# Exercise description:
The answer is one number: how many lines in the data below hold "تعالى".
----- Recorded data
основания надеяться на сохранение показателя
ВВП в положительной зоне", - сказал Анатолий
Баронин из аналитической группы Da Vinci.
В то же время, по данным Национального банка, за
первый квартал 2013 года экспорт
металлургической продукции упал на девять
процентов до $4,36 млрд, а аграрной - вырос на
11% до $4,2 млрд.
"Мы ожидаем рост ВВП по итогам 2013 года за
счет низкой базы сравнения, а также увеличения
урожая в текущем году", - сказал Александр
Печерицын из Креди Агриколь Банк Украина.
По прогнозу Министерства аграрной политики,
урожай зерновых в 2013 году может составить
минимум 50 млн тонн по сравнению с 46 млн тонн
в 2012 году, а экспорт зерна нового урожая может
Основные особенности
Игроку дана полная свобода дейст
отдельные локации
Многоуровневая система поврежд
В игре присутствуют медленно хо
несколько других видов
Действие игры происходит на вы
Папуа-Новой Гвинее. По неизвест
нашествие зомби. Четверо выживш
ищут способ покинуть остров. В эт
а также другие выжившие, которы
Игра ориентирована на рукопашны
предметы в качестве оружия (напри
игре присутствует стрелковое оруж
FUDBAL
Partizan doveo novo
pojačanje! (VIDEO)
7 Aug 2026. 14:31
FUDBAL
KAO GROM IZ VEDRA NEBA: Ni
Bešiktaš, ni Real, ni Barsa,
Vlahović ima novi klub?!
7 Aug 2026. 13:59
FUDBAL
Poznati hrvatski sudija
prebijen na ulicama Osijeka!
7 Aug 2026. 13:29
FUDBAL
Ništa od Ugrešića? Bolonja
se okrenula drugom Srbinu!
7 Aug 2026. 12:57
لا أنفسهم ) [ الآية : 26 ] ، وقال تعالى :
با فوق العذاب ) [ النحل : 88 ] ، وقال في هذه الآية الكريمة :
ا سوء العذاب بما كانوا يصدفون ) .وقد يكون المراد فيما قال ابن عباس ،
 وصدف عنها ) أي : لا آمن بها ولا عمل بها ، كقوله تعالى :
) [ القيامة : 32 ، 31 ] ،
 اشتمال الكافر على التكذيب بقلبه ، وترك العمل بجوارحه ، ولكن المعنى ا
----------
# Result:
2